• [Exercises]
1) Rewrite the entries from the line with "1. **Invoice Processing**: Upload" to the line with "## Deployment", replacing "feature branch" with "topic branch" and leaving everything else unchanged.
2) Extend the passage on positive and negative emotions and overall well-being from the point where it stops.

Encouraging as the results are, the positivity bias we observed may be attributed to the unequal salience of the positive and negative emotion items we used. Although we attempted to control the intensity of emotions by stating that each emotional experience would last for 1 h of high intensity, we had only three positive, but ten negative emotions, and thus the findings may be due to this difference. Study 2, therefore, used equal numbers of positive and negative emotions.

3 Study 2

Study 2 extended Study 1 in a number of ways. A limitation of research comparing the relative importance of positive versus negative emotions is that it does not tell us which specific emotions are best (or worst) for overall well-being. Many authors argue that a simple focus on valence can obscure important differences across specific emotions. For instance, appraisal theorists (e.g., Ortony et al. 1988; Roseman et al. 1990; Scherer et al. 2001) presume that specific emotions are the result of cognitive interpretations of emotion-eliciting stimuli that produce adaptive responses. Thus, although happiness is considered a positive emotion, and anger a negative emotion, both involve approach tendencies and can lead to the same effects on cognitive processing (Bodenhausen et al. 1994), presumably because happiness and anger both imply that one can trust one’s own inclinations (Clore and Huntsinger 2007). In terms of overall well-being we might therefore expect that people prefer to experience anger over other negative emotions, such as sadness or fear, and this is indeed what we found in Study 1. A similar logic might be applied to other pairs of negative or positive emotions that despite the same valence involve different appraisals and action tendencies.

(Recorded data)
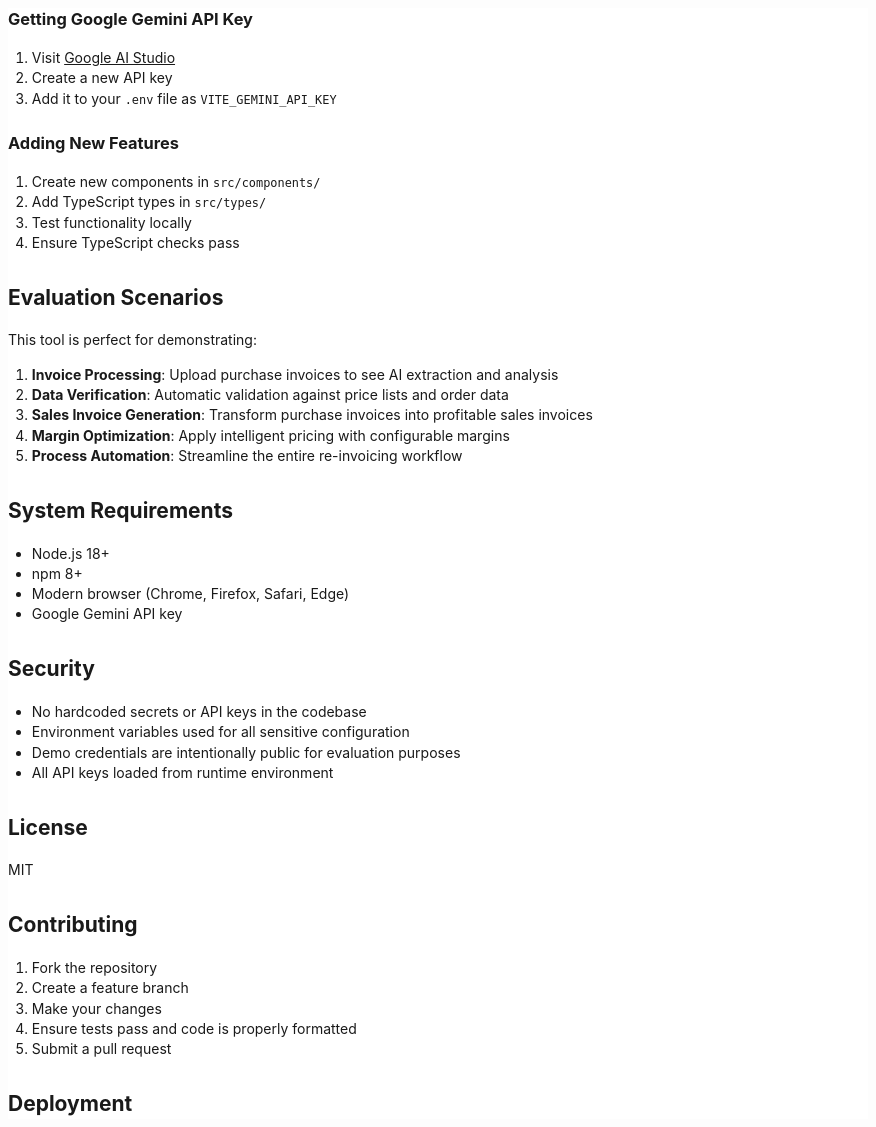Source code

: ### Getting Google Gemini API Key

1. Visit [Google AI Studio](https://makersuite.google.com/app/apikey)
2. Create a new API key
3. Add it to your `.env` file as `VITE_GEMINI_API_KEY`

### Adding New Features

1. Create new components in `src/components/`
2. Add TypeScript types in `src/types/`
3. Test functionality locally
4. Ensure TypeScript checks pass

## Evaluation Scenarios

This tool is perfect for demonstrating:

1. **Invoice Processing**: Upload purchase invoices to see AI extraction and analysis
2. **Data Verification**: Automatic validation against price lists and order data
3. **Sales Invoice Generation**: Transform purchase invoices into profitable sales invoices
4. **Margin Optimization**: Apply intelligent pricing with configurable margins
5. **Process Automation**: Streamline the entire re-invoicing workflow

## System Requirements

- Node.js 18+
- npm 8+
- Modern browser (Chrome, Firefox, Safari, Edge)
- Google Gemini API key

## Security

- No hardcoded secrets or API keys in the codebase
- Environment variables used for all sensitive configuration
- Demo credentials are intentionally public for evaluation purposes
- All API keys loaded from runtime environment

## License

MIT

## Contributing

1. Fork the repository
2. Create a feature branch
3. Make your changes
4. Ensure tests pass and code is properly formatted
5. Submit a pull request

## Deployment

* * *

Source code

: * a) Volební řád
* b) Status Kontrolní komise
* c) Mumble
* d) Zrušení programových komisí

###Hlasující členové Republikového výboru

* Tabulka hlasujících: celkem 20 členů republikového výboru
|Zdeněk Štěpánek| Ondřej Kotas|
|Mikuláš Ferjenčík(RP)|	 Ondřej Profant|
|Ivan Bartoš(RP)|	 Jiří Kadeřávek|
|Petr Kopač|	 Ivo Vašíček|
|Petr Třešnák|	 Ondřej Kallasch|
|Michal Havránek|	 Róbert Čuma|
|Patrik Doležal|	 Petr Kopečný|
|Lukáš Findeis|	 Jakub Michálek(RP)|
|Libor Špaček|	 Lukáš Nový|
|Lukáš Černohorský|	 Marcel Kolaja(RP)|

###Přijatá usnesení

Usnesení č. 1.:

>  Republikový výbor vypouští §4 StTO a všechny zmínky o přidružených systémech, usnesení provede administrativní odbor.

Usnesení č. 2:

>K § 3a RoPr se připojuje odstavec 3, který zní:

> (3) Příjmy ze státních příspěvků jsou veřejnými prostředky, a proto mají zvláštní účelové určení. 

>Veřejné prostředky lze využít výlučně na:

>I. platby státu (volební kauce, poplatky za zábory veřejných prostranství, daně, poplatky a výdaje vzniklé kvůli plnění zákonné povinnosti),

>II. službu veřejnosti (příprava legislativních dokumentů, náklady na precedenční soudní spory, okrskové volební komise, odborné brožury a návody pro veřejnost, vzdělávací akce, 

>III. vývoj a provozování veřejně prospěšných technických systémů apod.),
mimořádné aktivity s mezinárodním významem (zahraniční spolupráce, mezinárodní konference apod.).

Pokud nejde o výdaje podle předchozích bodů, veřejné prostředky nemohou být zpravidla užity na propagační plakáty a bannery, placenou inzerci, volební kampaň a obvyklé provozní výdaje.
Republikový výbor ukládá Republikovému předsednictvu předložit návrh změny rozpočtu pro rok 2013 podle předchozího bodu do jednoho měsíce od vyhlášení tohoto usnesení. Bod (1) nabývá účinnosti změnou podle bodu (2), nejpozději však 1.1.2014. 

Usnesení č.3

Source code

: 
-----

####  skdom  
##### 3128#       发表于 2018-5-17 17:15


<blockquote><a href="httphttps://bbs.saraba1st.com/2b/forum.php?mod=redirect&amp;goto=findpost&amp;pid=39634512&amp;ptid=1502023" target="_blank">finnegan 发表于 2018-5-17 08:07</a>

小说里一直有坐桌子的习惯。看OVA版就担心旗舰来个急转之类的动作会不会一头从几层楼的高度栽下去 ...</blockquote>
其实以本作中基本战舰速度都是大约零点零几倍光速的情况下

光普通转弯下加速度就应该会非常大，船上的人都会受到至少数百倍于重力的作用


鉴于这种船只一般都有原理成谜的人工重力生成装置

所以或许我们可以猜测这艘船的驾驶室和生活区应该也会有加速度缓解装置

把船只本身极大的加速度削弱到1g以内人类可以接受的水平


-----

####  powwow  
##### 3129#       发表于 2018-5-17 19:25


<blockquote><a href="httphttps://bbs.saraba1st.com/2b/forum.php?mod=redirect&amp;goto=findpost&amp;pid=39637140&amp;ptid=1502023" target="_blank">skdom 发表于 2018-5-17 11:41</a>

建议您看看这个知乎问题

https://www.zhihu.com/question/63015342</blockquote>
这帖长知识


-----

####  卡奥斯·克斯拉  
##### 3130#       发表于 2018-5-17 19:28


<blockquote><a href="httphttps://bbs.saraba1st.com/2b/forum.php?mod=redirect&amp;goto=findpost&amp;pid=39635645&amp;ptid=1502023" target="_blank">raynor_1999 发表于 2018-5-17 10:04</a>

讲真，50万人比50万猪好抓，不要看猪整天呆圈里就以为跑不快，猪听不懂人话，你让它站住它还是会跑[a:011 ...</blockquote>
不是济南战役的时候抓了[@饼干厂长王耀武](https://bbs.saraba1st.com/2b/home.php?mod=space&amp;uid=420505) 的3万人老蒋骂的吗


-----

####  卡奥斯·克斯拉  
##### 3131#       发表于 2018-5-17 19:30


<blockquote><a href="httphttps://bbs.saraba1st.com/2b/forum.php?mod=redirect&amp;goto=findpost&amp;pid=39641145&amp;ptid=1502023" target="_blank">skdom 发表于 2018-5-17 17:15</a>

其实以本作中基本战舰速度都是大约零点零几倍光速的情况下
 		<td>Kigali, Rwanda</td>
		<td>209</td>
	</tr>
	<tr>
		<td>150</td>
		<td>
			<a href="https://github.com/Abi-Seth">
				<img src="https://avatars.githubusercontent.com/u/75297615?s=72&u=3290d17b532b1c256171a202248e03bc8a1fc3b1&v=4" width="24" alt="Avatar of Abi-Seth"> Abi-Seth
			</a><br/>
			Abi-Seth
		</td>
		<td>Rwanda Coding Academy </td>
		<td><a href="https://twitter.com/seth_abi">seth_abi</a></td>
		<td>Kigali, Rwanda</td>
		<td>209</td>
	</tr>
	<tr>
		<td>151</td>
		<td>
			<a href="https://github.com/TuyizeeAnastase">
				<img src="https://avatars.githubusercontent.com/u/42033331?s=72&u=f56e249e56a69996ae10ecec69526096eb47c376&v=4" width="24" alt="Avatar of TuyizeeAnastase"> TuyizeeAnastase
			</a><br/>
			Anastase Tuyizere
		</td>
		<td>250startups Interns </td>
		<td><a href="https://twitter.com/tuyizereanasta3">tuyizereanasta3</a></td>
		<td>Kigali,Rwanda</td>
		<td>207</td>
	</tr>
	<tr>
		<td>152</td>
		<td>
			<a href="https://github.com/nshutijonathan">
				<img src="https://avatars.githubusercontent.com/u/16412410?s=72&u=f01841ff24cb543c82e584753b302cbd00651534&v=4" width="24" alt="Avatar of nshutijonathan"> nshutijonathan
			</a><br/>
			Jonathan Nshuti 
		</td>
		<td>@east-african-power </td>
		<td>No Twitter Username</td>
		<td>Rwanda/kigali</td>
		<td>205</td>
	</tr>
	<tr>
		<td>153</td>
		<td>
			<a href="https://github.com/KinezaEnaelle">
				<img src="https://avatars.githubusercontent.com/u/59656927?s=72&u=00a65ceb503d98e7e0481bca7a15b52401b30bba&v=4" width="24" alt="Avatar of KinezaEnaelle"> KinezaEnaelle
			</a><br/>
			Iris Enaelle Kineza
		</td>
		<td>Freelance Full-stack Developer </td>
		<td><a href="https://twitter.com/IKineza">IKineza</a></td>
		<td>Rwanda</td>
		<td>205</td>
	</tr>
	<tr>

• [Outputs by task]
1)
1. **Invoice Processing**: Upload purchase invoices to see AI extraction and analysis
2. **Data Verification**: Automatic validation against price lists and order data
3. **Sales Invoice Generation**: Transform purchase invoices into profitable sales invoices
4. **Margin Optimization**: Apply intelligent pricing with configurable margins
5. **Process Automation**: Streamline the entire re-invoicing workflow

## System Requirements

- Node.js 18+
- npm 8+
- Modern browser (Chrome, Firefox, Safari, Edge)
- Google Gemini API key

## Security

- No hardcoded secrets or API keys in the codebase
- Environment variables used for all sensitive configuration
- Demo credentials are intentionally public for evaluation purposes
- All API keys loaded from runtime environment

## License

MIT

## Contributing

1. Fork the repository
2. Create a topic branch
3. Make your changes
4. Ensure tests pass and code is properly formatted
5. Submit a pull request

## Deployment

2)
Another aspect of emotion we take into account in the second study is arousal level. According to the circumplex model of emotion (Russell 1980), some emotions involve high arousal (e.g., excitement, enthusiasm), whereas others involve lower arousal (e.g., calm, boredom), and this study had more examples of each kind.

In Study 1 we had observed a general preference for positive emotions in British participants. Because Asians take into account both recalled positive and negative emotional moments when judging the desirability of life situations such as vacations (Wirtz et al. 2009), we predicted that such a positivity bias would be absent among Hong Kong Chinese participants. Further, A. Y. Lee et al. (2000) postulate that collectivism is closely tied to a prevention-oriented regulatory focus, and thus, Hong Kong Chinese participants may be willing to pay to prevent negative emotions compared to experiencing positive ones.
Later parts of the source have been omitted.